| REQUIRED WORK |
Look through the records, and wherever the string "revelado" turns up, copy out that line.

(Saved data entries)
- - -
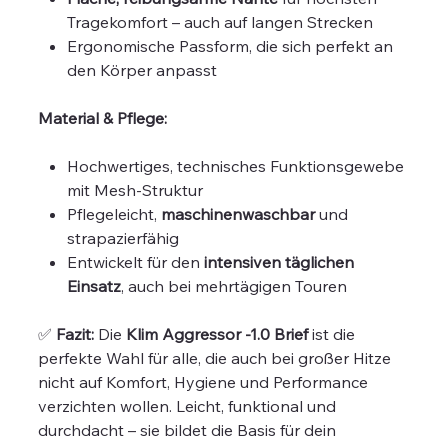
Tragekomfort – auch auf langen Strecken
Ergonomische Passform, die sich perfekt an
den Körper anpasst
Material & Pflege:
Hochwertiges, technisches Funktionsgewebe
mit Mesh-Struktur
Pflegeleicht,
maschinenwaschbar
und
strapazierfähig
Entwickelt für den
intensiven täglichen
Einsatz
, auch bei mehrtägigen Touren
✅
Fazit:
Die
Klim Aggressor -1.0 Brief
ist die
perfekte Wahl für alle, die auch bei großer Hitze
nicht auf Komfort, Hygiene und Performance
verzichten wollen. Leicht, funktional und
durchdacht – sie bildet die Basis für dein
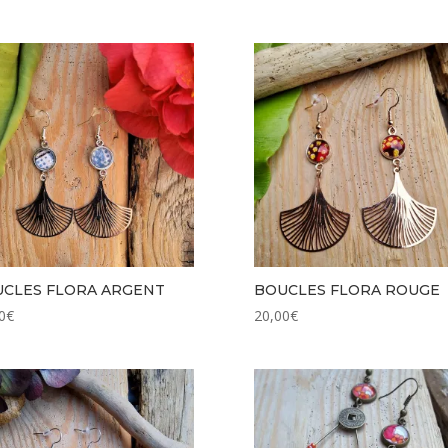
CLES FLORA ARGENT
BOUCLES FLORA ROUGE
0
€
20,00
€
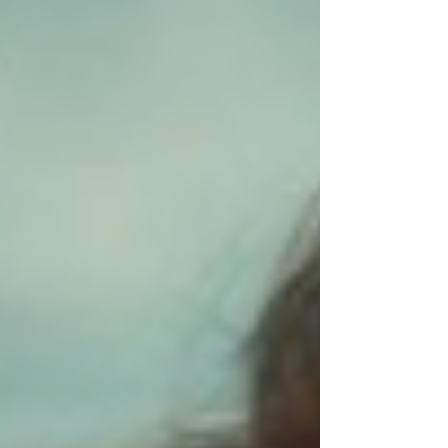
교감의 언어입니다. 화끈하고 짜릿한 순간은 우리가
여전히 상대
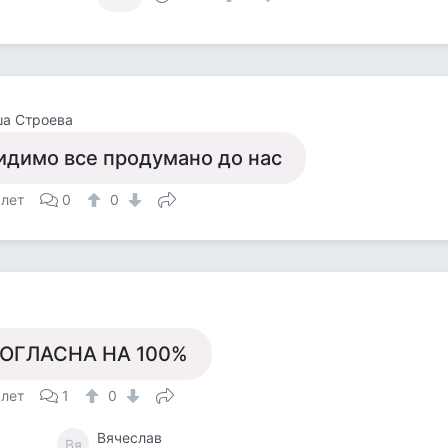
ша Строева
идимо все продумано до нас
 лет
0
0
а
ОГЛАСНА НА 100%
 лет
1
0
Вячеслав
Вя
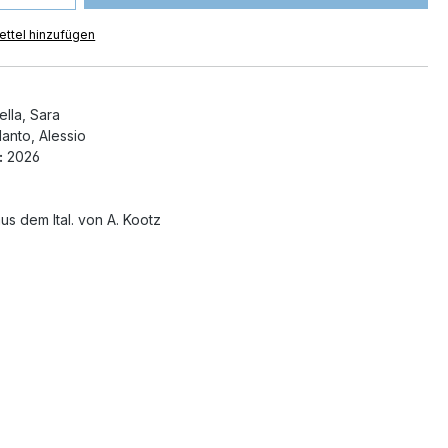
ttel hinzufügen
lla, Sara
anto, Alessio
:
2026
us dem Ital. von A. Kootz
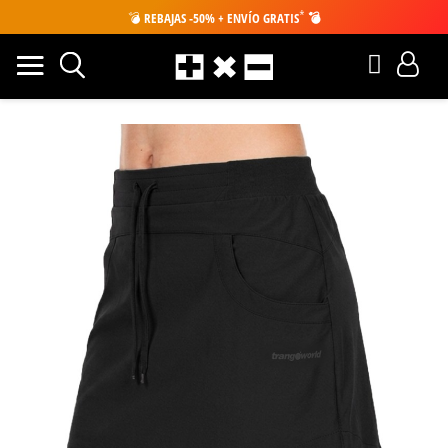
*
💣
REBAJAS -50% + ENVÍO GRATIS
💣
- - -
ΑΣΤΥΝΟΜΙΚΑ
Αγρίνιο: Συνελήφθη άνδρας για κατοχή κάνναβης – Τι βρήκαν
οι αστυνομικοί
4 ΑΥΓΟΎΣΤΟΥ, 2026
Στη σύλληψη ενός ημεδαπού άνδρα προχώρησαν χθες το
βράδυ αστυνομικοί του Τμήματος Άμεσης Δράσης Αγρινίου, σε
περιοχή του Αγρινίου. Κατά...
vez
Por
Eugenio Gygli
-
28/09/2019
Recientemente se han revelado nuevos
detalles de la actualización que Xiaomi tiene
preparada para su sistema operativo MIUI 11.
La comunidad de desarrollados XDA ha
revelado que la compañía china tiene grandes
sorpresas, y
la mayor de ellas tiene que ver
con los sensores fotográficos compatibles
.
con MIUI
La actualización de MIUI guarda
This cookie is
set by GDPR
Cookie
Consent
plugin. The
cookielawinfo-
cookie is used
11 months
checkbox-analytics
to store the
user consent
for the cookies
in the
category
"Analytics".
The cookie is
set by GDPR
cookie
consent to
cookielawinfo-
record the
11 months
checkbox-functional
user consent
- - -
| TASK RESULT |
Recientemente se han revelado nuevos
revelado que la compañía china tiene grandes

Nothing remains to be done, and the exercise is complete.